[REQUIREMENT] Starting from the first line below, count every line holding the word "degrees", then state the total alone.

(Collected data)
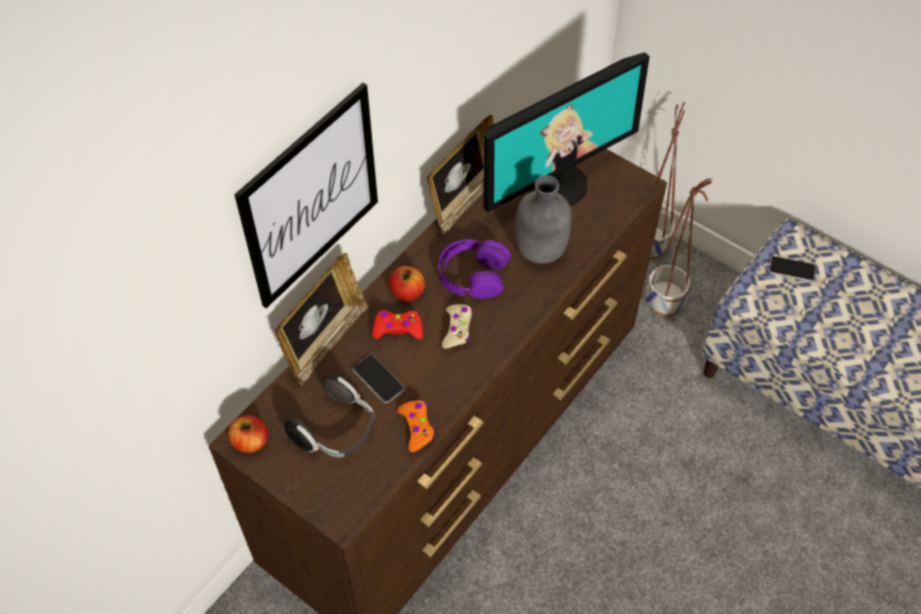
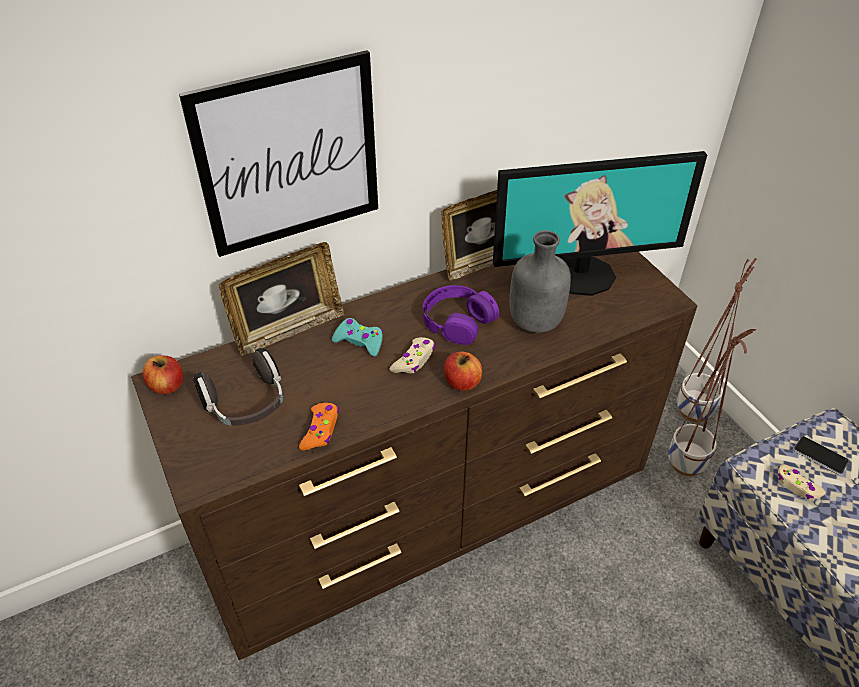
camera: 25 degrees right, 10 degrees down
phone [352,355,405,403] -> none
red game controller [372,310,423,339] -> turquoise game controller [332,318,383,357]
apple [389,266,425,301] -> apple moved to [444,352,482,391]
none -> beige game controller [778,464,826,500]

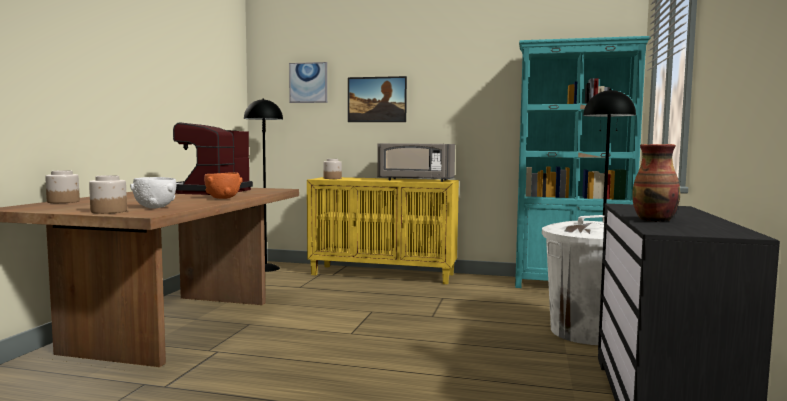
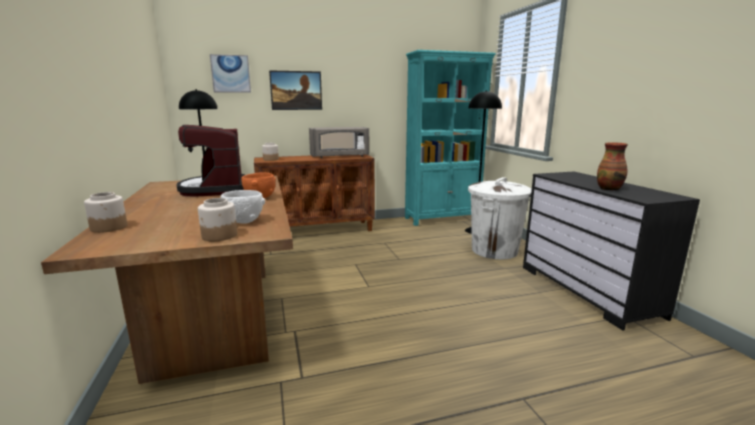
camera: 30 degrees left, 10 degrees up
yellow cabinet [307,177,459,284] -> brown cabinet [254,155,375,231]

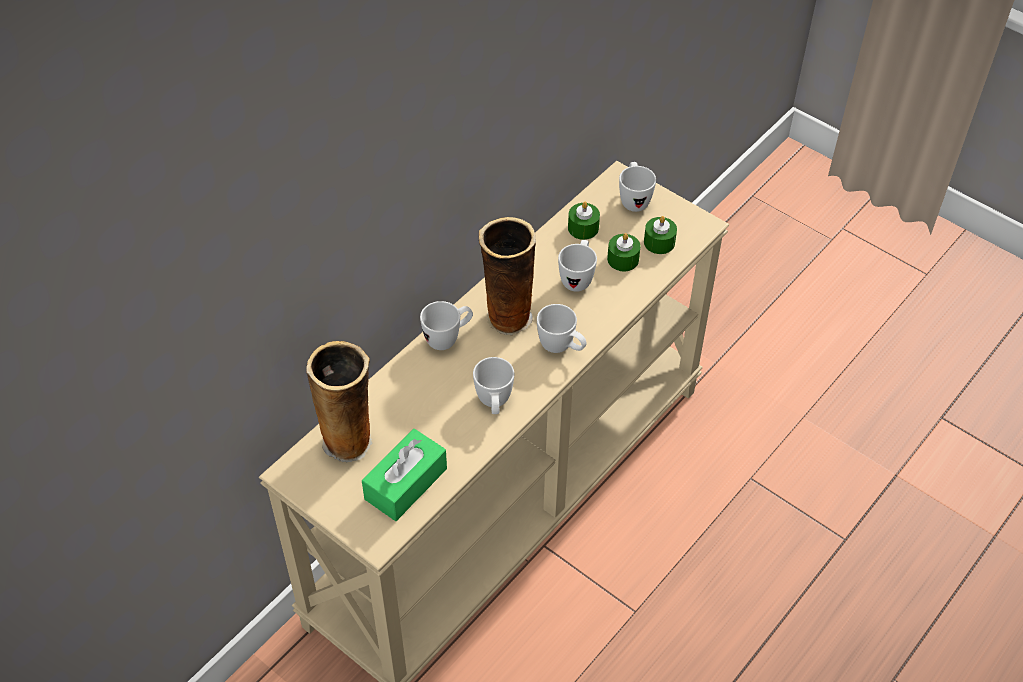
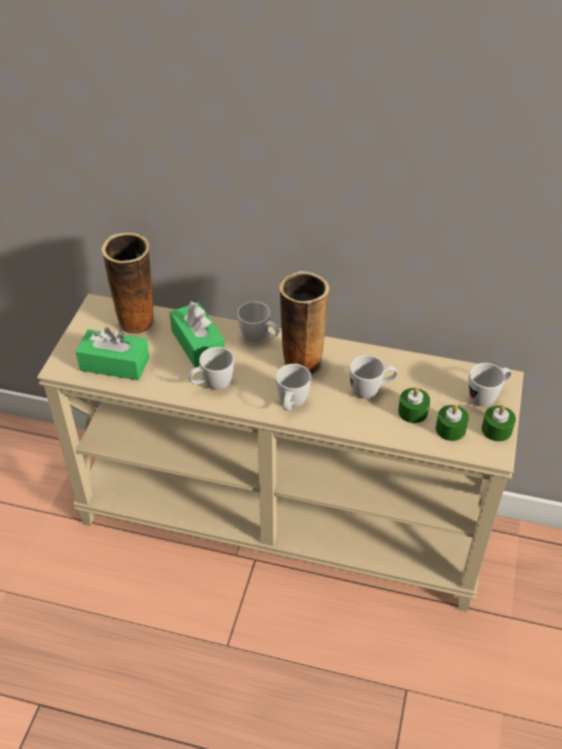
camera: 65 degrees right, 5 degrees down
green candle [568,202,600,240] -> green candle moved to [482,405,516,442]
none -> green tissue box [169,301,225,368]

[RESPONSE] 3